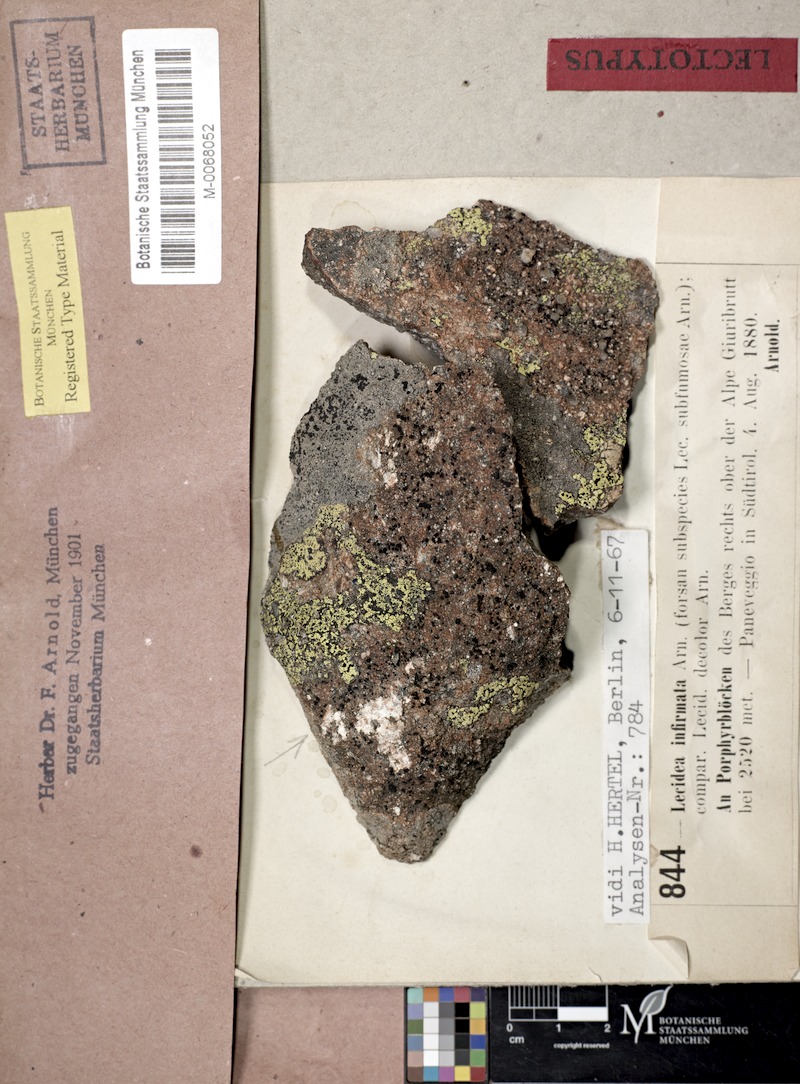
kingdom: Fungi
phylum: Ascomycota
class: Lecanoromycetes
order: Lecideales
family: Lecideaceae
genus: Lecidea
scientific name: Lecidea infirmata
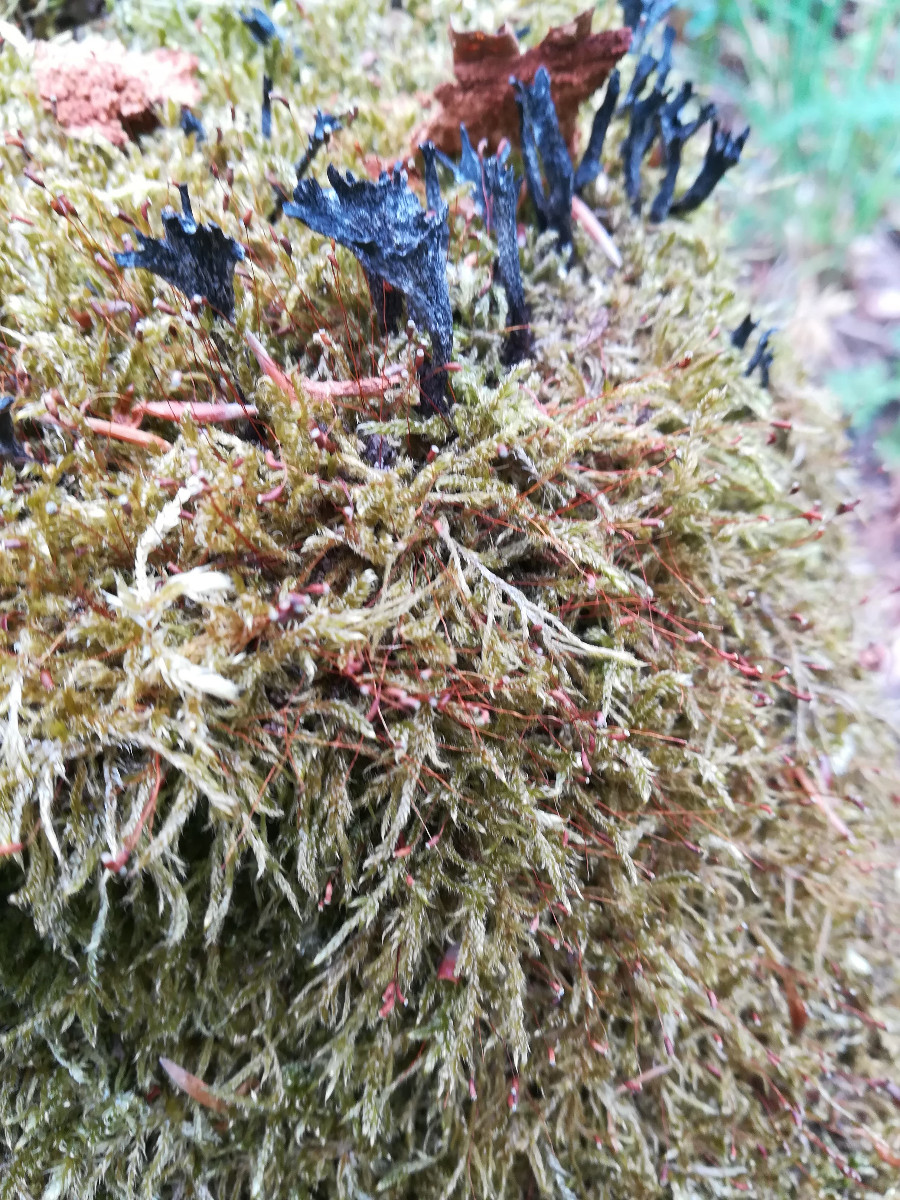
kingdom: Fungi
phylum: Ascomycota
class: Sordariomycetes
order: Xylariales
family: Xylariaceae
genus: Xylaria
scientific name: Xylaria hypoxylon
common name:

━━━━━━━━━━━━━━━━━━━━

What is needed ▸
Retype all the lines of the records above without any changes, and leave the pictures out.

Expected output ▸
kingdom: Fungi
phylum: Ascomycota
class: Lecanoromycetes
order: Lecideales
family: Lecideaceae
genus: Lecidea
scientific name: Lecidea infirmata
kingdom: Fungi
phylum: Ascomycota
class: Sordariomycetes
order: Xylariales
family: Xylariaceae
genus: Xylaria
scientific name: Xylaria hypoxylon
common name:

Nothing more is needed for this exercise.